Now, alas, this will run into the error about two rand() calls again… The workaround to deal with this is to “hide” that fact that you are using the same function twice. One way to do this is to define two new functions with different names, which both refer to the same function under the hood. This can be as easy as defining:

rand1 = DEFAULT_FUNCTIONS['rand']
rand2 = DEFAULT_FUNCTIONS['rand']


and then using ref_time = (-log(rand1() - log(rand2()) ) / rate in your reset.

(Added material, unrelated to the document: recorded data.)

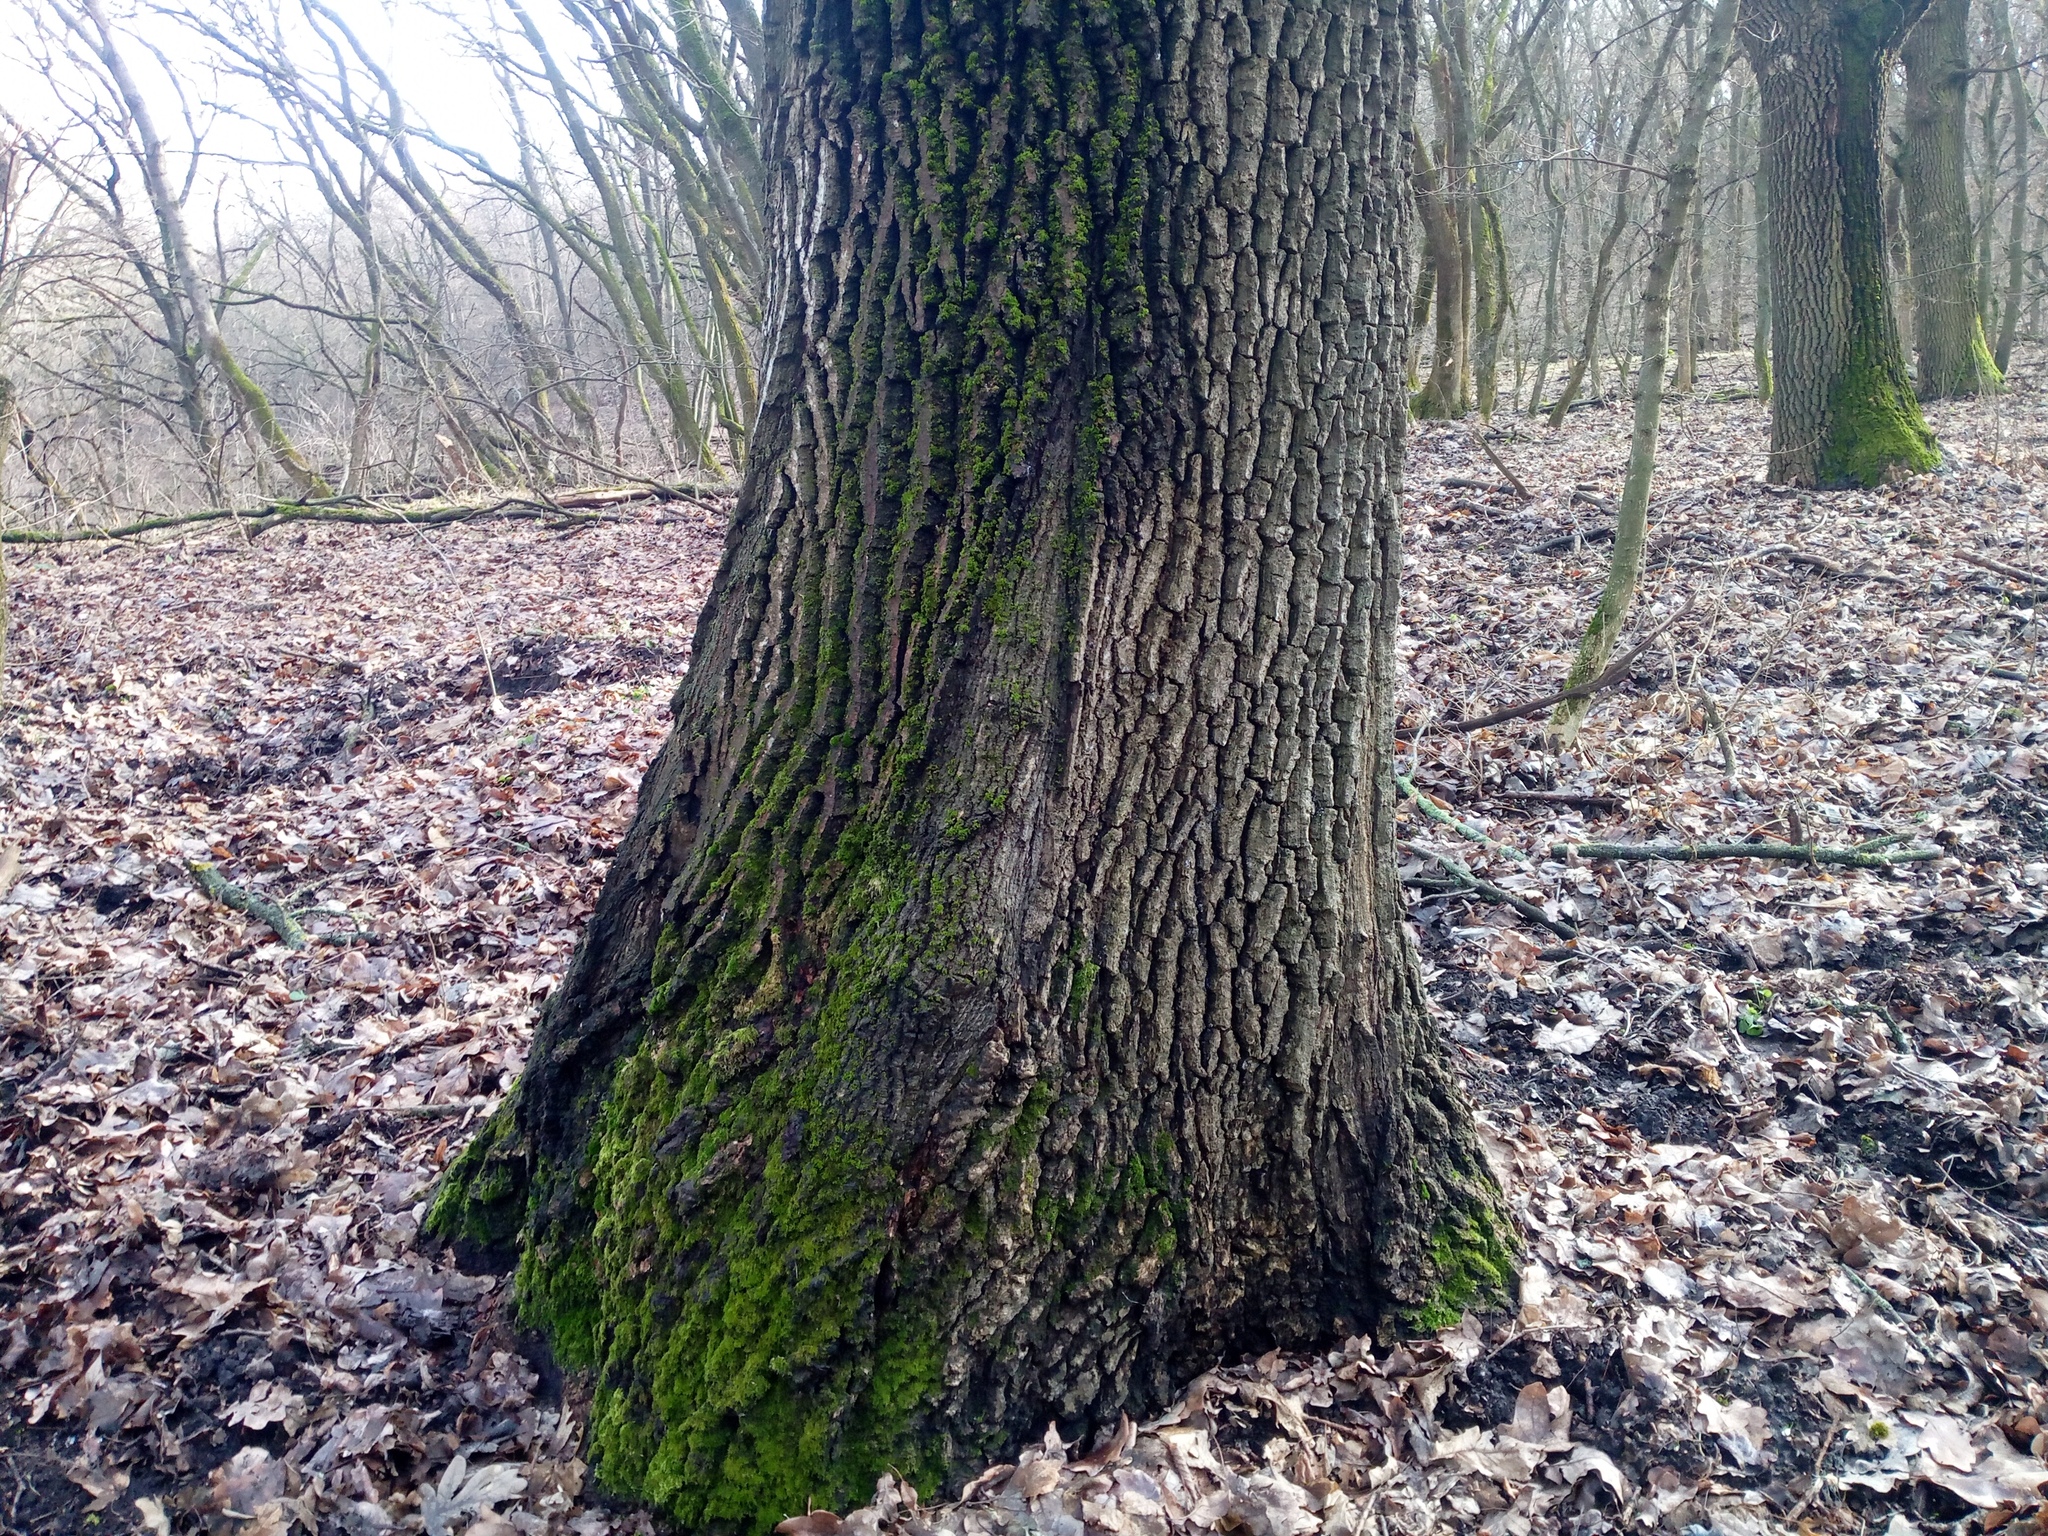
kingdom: Plantae
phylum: Tracheophyta
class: Magnoliopsida
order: Fagales
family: Fagaceae
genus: Quercus
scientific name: Quercus robur
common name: Pedunculate oak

To check whether this is doing what you think it is doing I’d do a more straightforward check: use a NeuronGroup that spikes every time step, except when it is refractory. Putting together what I said above this would be:

rand1 = DEFAULT_FUNCTIONS['rand']
rand2 = DEFAULT_FUNCTIONS['rand']
group = NeuronGroup(1, 'ref_time : second', threshold='True',
reset='ref_time = (-log(rand1() - log(rand2()) ) / rate',
refractory='ref_time')


You can record its spike with a SpikeMonitor, run it for a while and then make a histogram of the ISIs (to get the ISIs in ms, use e.g. np.diff(spike_mon.t/ms)`).

Let us know whether this works as expected!